In these encounters space is left for awkwardness, perhaps even discomfort, as artworks enter one another’s orbit and find their exchange with other works, maintaining their singularity while joining a collective where narrative and meaning are opened up and taken in unexpected directions.
Artists on show include Jane Alexander, Samuel Babarinsa, Walter Battiss, Zander Blom, Wim Botha, Peter Clarke, Christo Coetzee, Steven Cohen, Ernest Cole, Rotimi Fani-Kayode, Dumile Feni, David Goldblatt, Georgina Gratrix, Ian Grose, Simon Gush, Pieter Hugo, Ruth Ige, Farhana Jacobs, Mawande Ka Zenzile, Moshekwa Langa, Neville Lewis, Glenn Ligon, Turiya Magadlela, Ernest Mancoba, Neo Matloga, Sabelo Mlangeni, Meleko Mokgosi, John Muafangejo, Paulo Nazareth, Simphiwe Ndzube, Hylton Nel, Serge Alain Nitegeka, Thenjiwe Niki Nkosi, Jabulani Ntuli, Odili Donald Odita, Frida Orubapo, Grayson Perry, Deborah Poynton, Alexis Preller, Jo Ractliffe, Robin Rhode, Rorke’s Drift collective, Fabian Saptouw, Viviane Sassen, Claudette Schreuders, Gerard Sekoto, Penny Siopis, Guy Tillim, Barthélémy Toguo and Portia Zvavahera.

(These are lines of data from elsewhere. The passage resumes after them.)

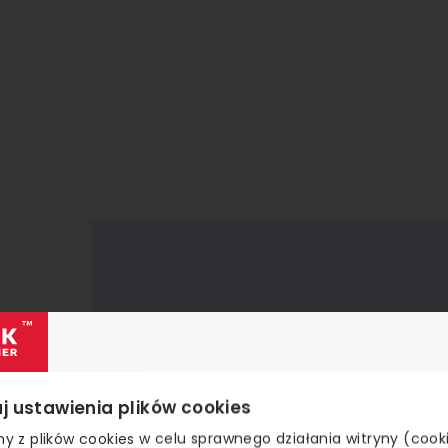
j ustawienia plików cookies
y z plików cookies w celu sprawnego działania witryny (cook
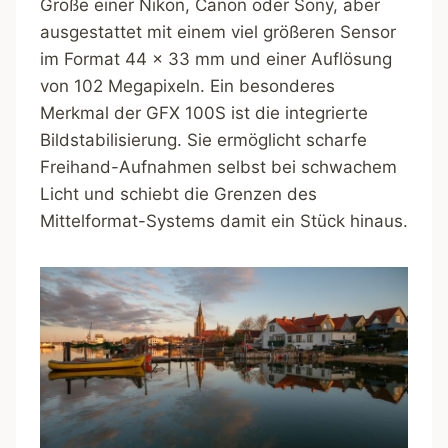
Größe einer Nikon, Canon oder Sony, aber
ausgestattet mit einem viel größeren Sensor
im Format 44 x 33 mm und einer Auflösung
von 102 Megapixeln. Ein besonderes
Merkmal der GFX 100S ist die integrierte
Bildstabilisierung. Sie ermöglicht scharfe
Freihand-Aufnahmen selbst bei schwachem
Licht und schiebt die Grenzen des
Mittelformat-Systems damit ein Stück hinaus.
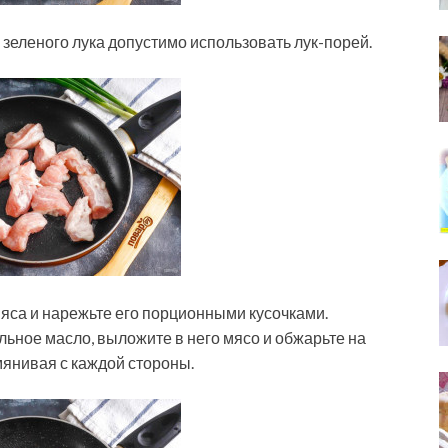
зеленого лука допустимо использовать лук-порей.
мяса и нарежьте его порционными кусочками.
льное масло, выложите в него мясо и обжарьте на
мянивая с каждой стороны.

Previous iterations of Juxtapositions paired Jane Alexander with Shine Shivan, Unathi Mkonto with David Goldblatt, and Moshekwa Langa with John Muafangejo.
Walkabouts of the exhibition will take place on Saturdays from 11am - on 11 January with gallerist Sinazo Chiya; 18 January with critic Ashraf Jamal; 25 January with auctioneer Frank Kilbourn; 1 February with artist Penny Siopis. All are welcome.
The exhibition opens Saturday 7 December 10am to 1pm.
The gallery is open throughout the summer season, except on public holidays.